Normally, the program starts by having Cora and Arévalo read the headlines of current news items. Don Eleuterio then joins in through the telephone (Logroño claims that the limited bandwidth of the phone call is actually preferred by the audience, rather than impersonating the character in the studio from behind a microphone). In the past, he usually started his intervention with a speech, complete with cathedral-like echo and a background rendition of The Star Spangled Banner or America The Beautiful. This only happens occasionally in recent airings of the program.

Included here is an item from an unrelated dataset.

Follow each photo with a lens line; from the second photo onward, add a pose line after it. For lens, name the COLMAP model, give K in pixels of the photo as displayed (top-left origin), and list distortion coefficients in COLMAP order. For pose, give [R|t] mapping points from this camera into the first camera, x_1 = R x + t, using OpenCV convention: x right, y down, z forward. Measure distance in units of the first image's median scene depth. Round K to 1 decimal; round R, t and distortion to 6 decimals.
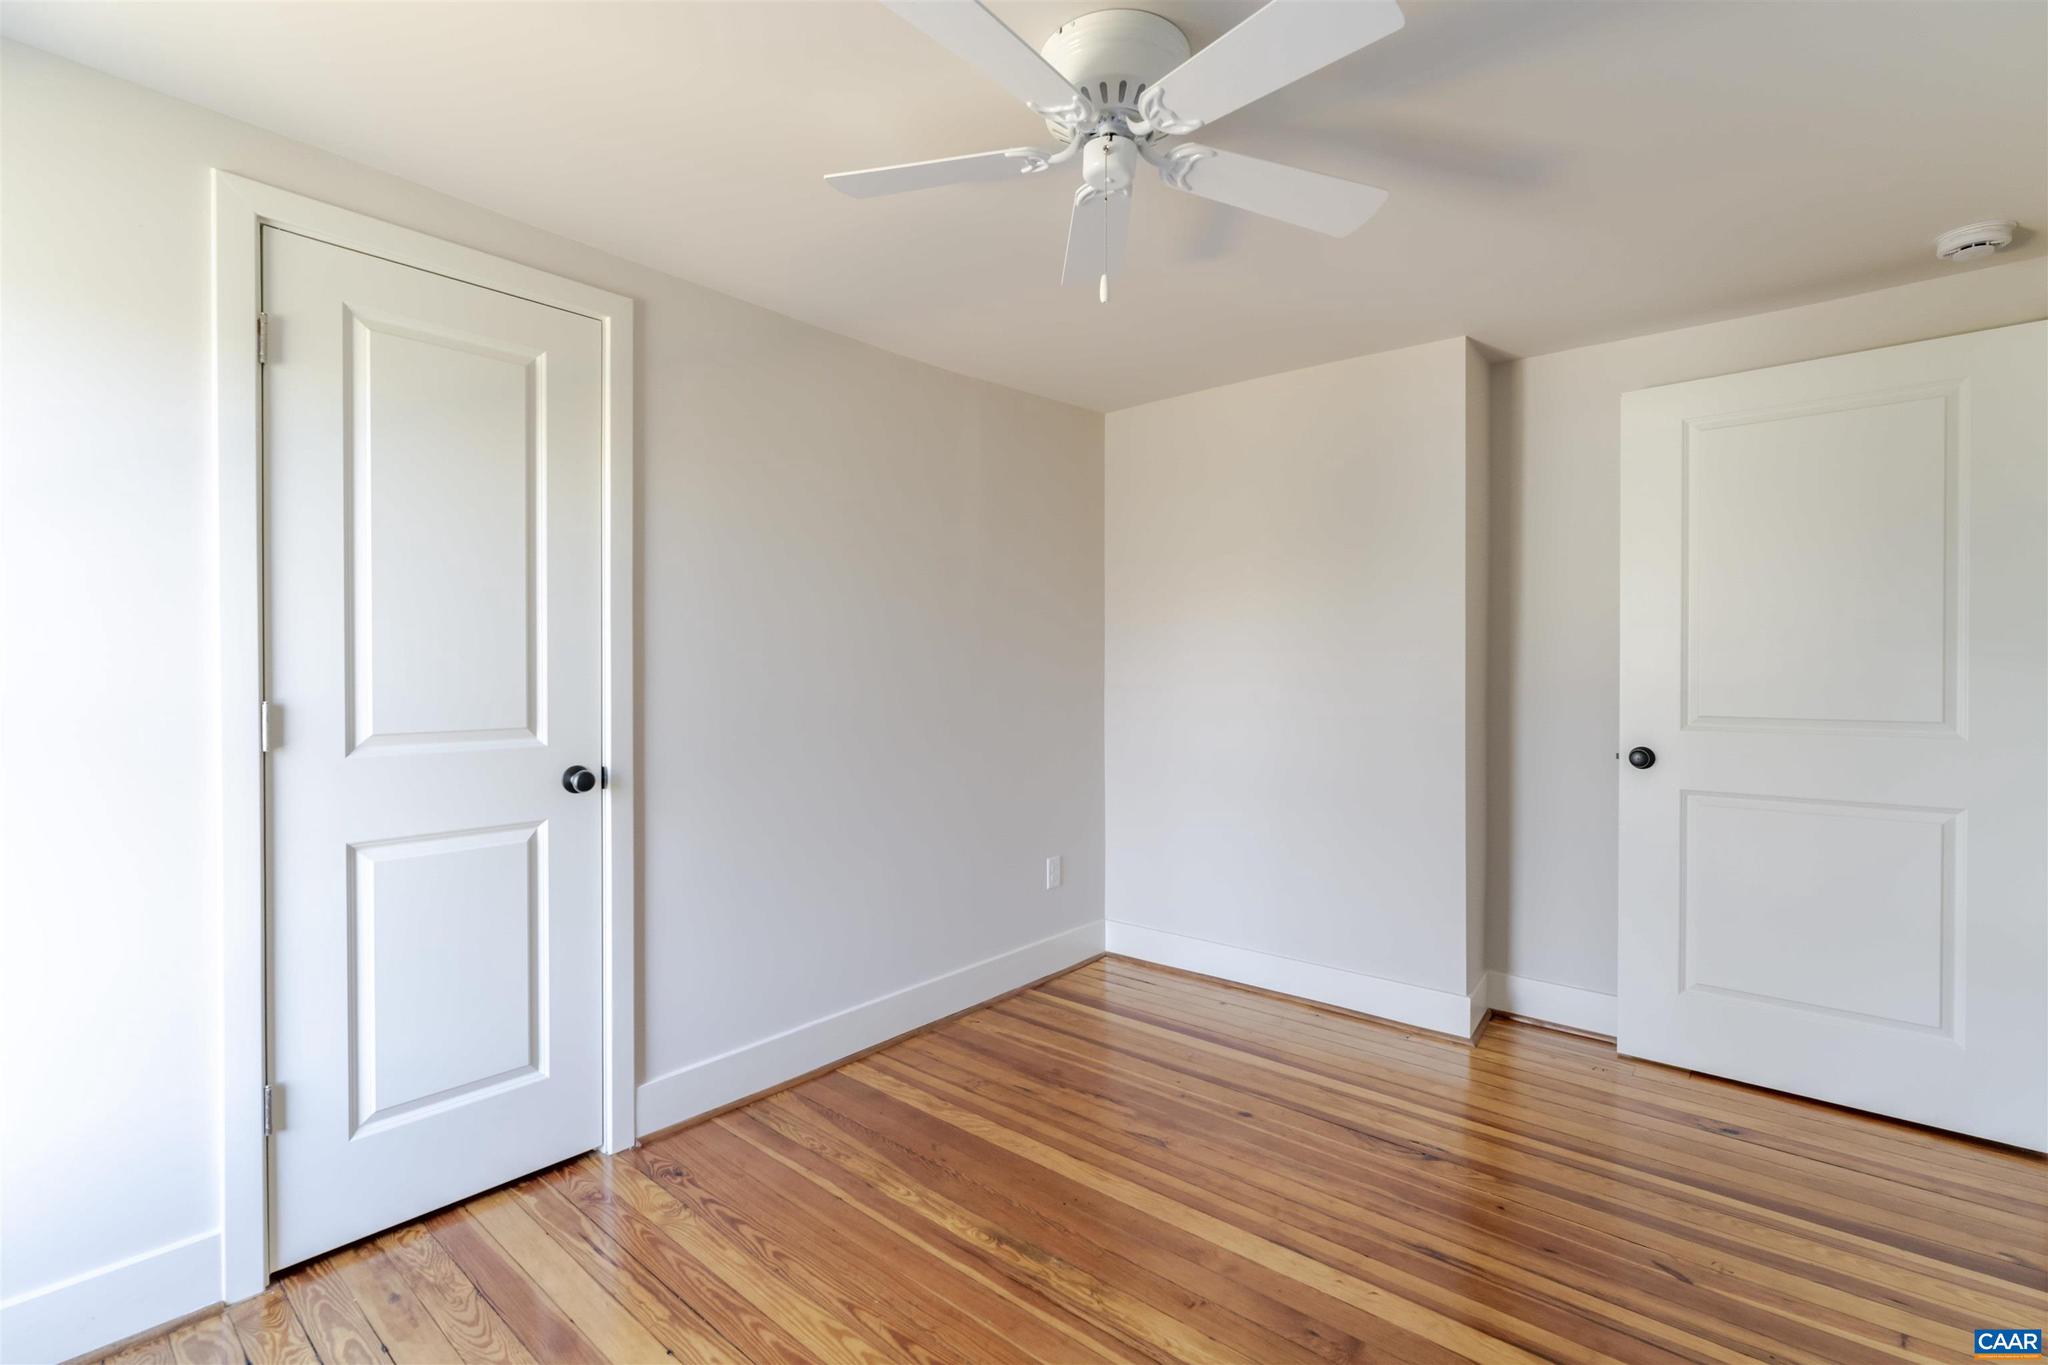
lens RADIAL K [[942.5, 0, 1025.0], [0, 942.5, 678.5], [0, 0, 1]] dist [0.004102, -0.001460]
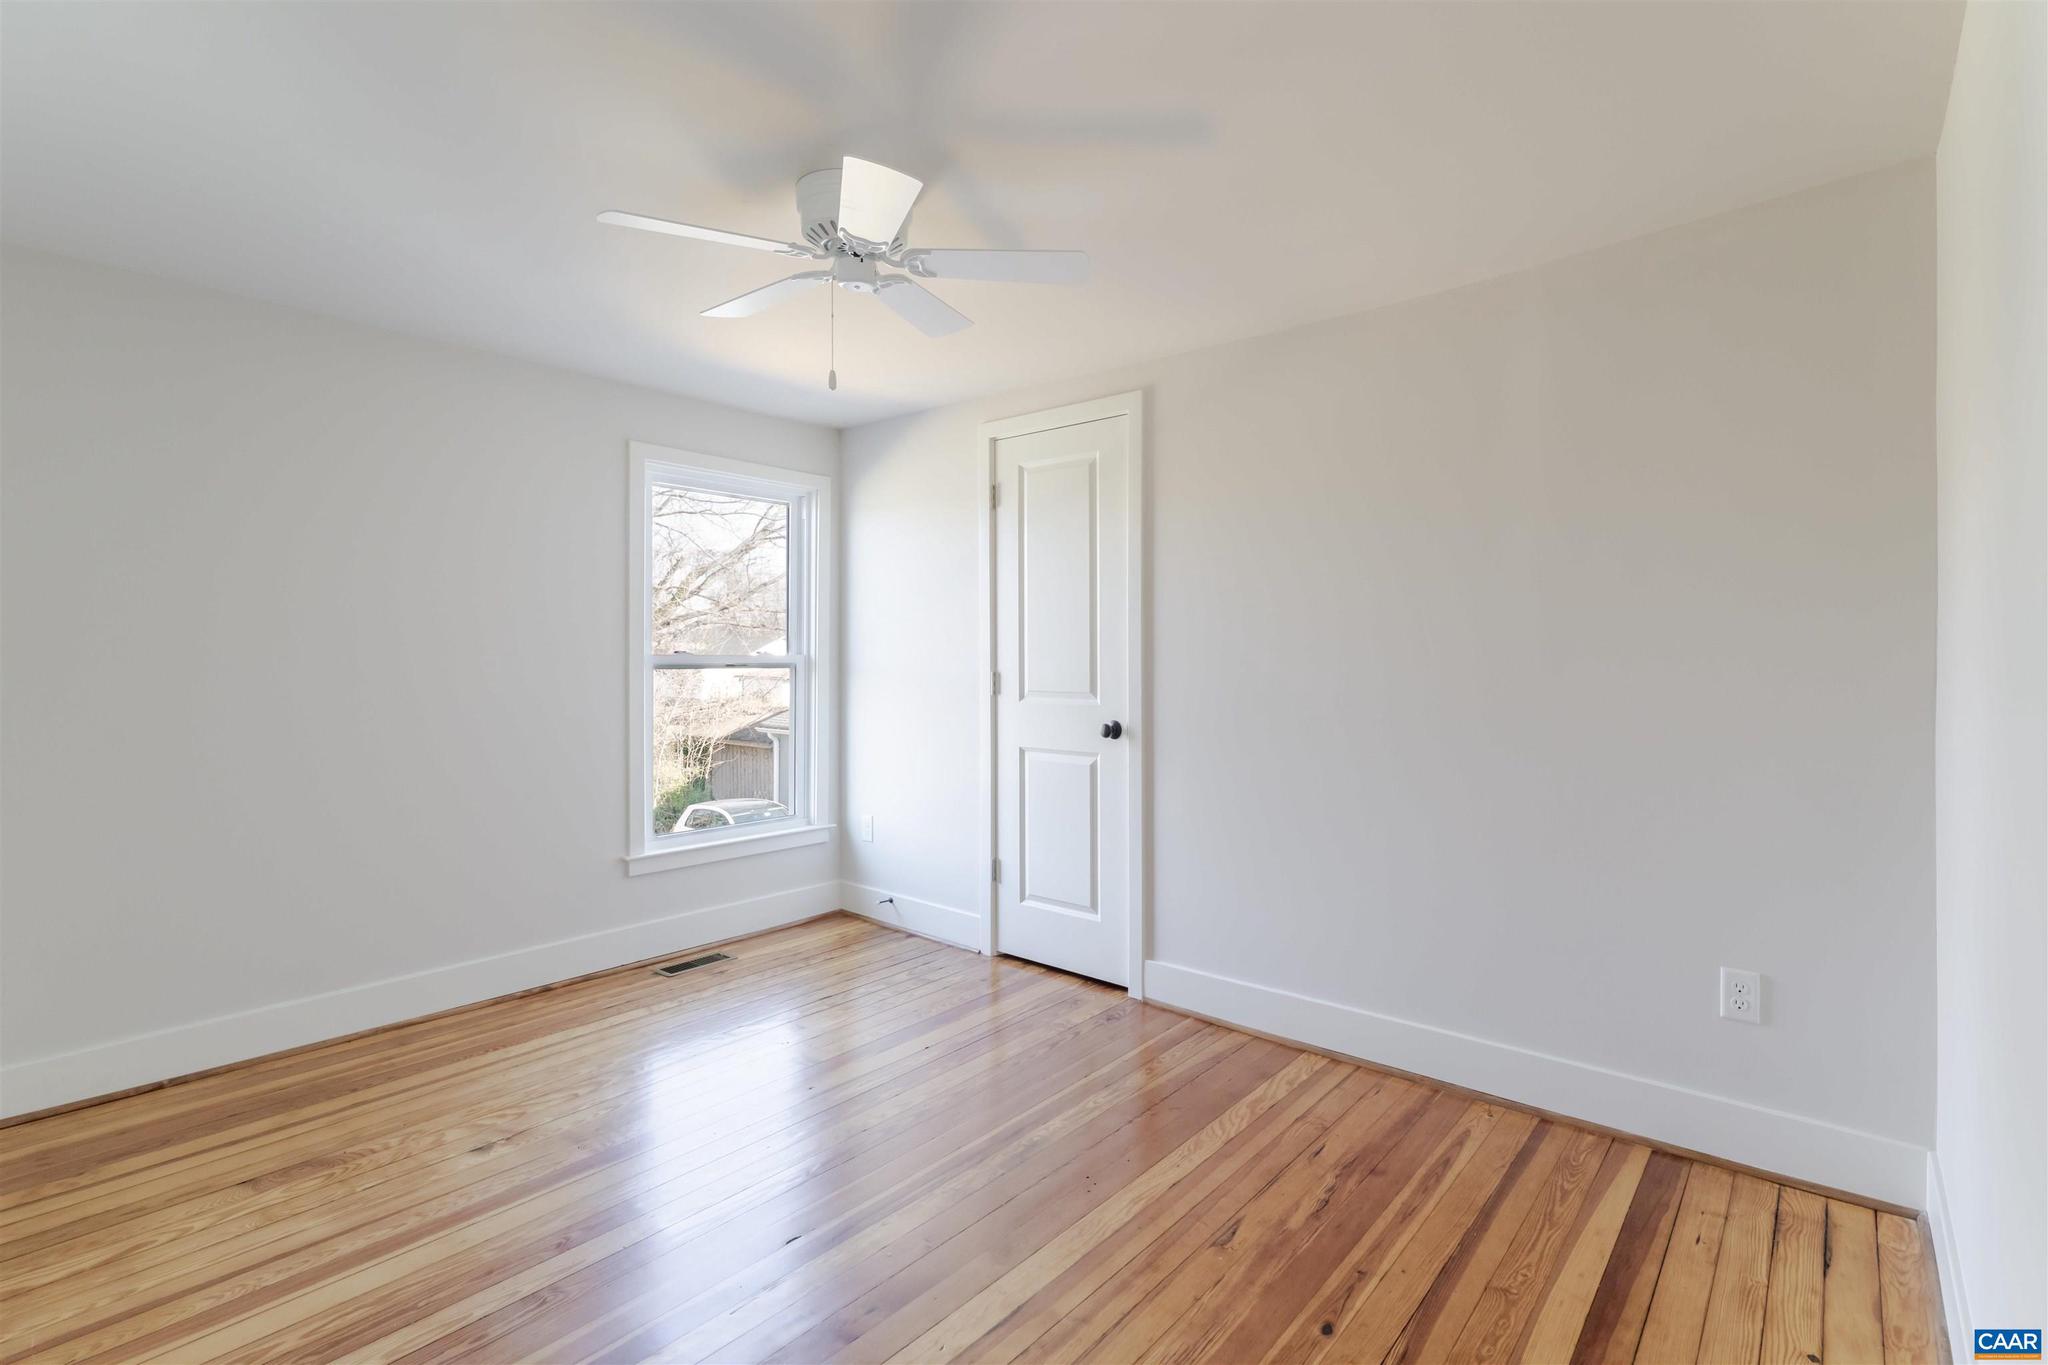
lens RADIAL K [[903.5, 0, 1042.6], [0, 903.5, 665.0], [0, 0, 1]] dist [0.010201, -0.001094]
pose [[0.017613, 0.003917, -0.999837, 0.914827], [-0.016637, 0.999855, 0.003624, 0.002070], [0.999706, 0.016570, 0.017676, 0.833967]]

Eleuterio then comments the news items, along with Arévalo (and sometimes Belgodere or Cora). The commentary is usually punctuated by soundbites from previous visits by politicians to the program. These soundbites are guaranteed to be humorous or unflattering, as to elicit a comic effect. Two memorable ones are one by former governoress of Puerto Rico, Sila Calderón: "Mentira... ¡Mentira! Eso es una mentira, grande, así, como de éste tamaño..." ("Lie... A lie! That's a big lie, about this big!"), and another from current Senate of Puerto Rico president Kenneth McClintock: "¿Y qué carajo te importa?" ("And why the fuck should you care?").
Depending on the general mood of the program, he might open the phone lines for comments. Pro-statehood supporters usually ask him for his blessing, and some go to the extreme of calling him "Grandpa", in English. Non-statehood supporters are guaranteed to be scorned or ridiculed by Eleuterio.

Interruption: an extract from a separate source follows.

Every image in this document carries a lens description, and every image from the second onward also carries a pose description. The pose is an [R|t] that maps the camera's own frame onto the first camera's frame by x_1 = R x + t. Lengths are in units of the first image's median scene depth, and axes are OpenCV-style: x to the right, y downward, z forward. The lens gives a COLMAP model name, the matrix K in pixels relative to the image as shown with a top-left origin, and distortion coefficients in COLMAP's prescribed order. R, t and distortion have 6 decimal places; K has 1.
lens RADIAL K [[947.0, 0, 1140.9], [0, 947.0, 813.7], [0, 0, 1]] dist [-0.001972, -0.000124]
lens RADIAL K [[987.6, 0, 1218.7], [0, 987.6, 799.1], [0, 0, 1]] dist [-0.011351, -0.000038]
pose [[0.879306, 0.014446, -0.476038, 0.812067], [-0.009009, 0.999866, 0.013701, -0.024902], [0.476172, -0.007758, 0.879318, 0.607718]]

On Fridays, Eleuterio hosts "La Tribuna" ("The Podium"), a discussion panel that involves three youth leaders, one from each major political party in Puerto Rico. They are, of course, exposed to Eleuterio's questioning and ranting.
Occasionally, Don Eleuterio receives emails and letters from people who praise a particular situation that they have experienced while visiting or living in the United States. An example of this may be: a Puerto Rican that recently moved to Seattle, Washington, bought a new refrigerator, is told by the salesperson at the store that the appliance would be delivered at precisely 10:00 AM (and not within an imprecise time or date range, as Eleuterio claims the norm is in Puerto Rico), and is delivered exactly at 9:59 AM. Eleuterio stages comments to these letters within a section called "El Otro Mundo" ("The Other World"), implying that the positive characteristic praised in it belongs somewhere too far removed from Puerto Rico from ever happening in the country. Usually the music theme for The X-Files is played in the background while the section runs.
Don Eleuterio's intevention usually takes over the first hour of the show. The remaining half hour is usually reserved for Logroño's other comedic characters, Vitín Alicea (a clever closet homosexual who is a fan of wrestling), Chemba Osorio (a feminist who, at age 40, is unmarried by election), or El Barbarazo del Amor (a sexual pervert turned into a media sexologist).